Records excerpted from a collection
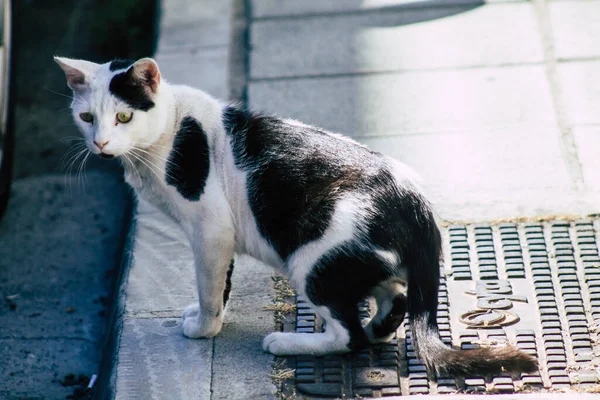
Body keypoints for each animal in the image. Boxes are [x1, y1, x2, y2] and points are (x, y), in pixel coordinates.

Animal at [54, 56, 536, 378]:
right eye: (86, 117)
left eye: (123, 116)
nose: (100, 143)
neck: (169, 132)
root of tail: (418, 206)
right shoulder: (221, 238)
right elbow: (222, 283)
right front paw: (213, 316)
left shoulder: (210, 229)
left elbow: (210, 287)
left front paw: (205, 328)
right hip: (356, 261)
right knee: (394, 299)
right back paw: (376, 328)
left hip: (312, 261)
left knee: (349, 338)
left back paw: (289, 342)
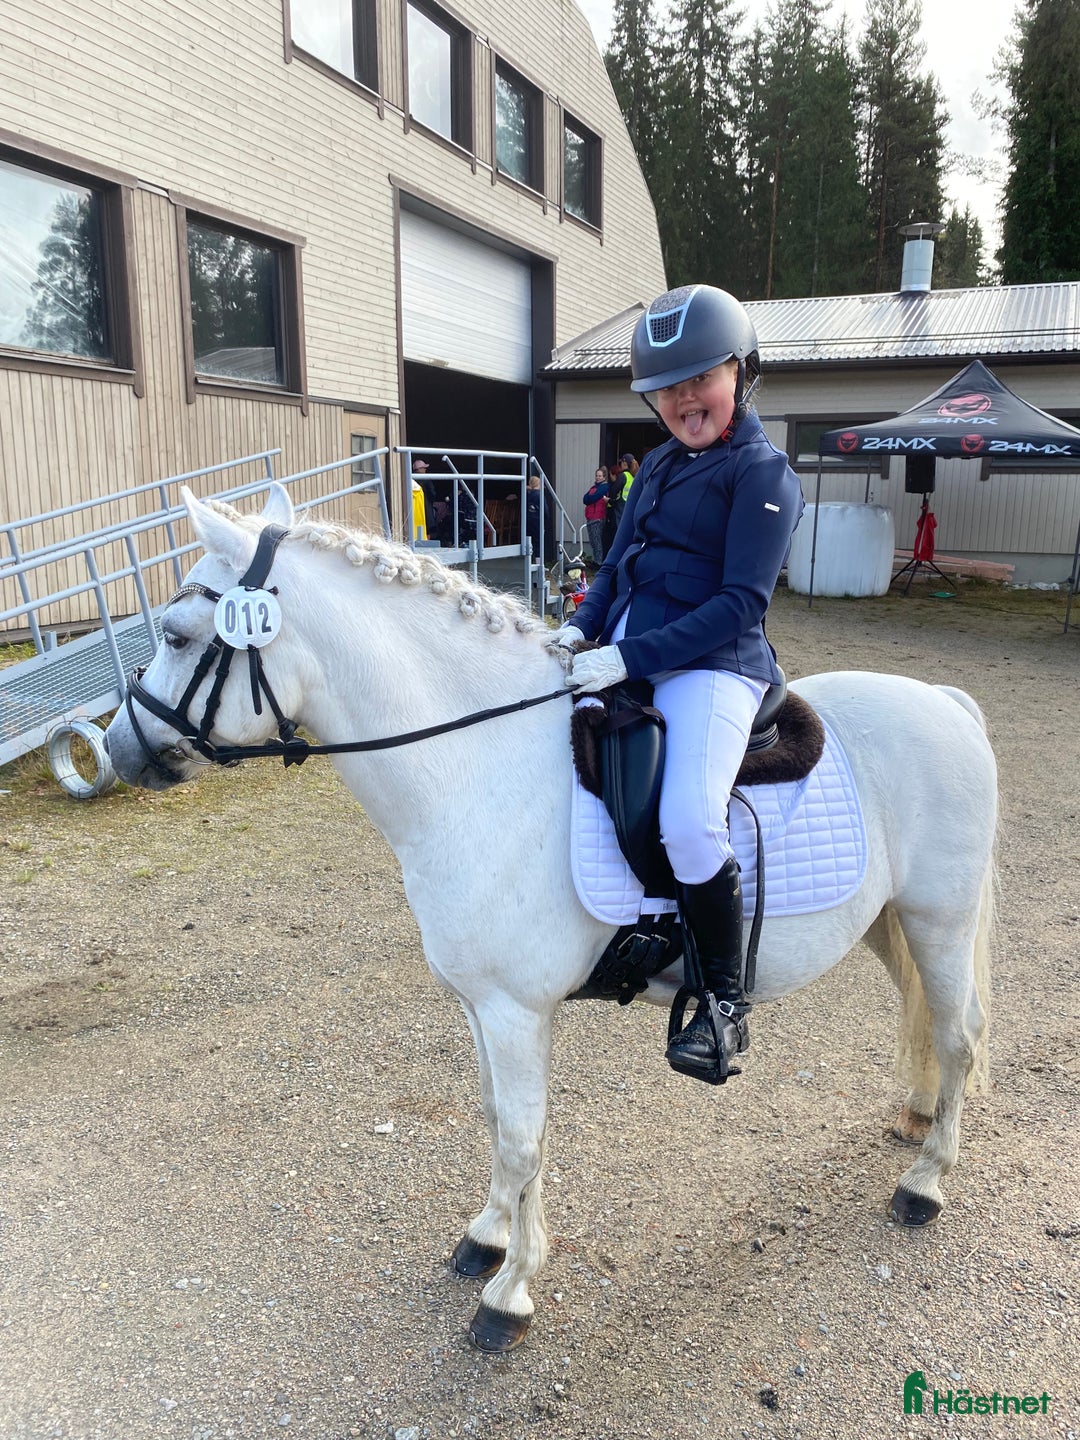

What you are asked to do: The word "left": say how many lines of the records hold it, and give nothing but the number.

Exercise result: 7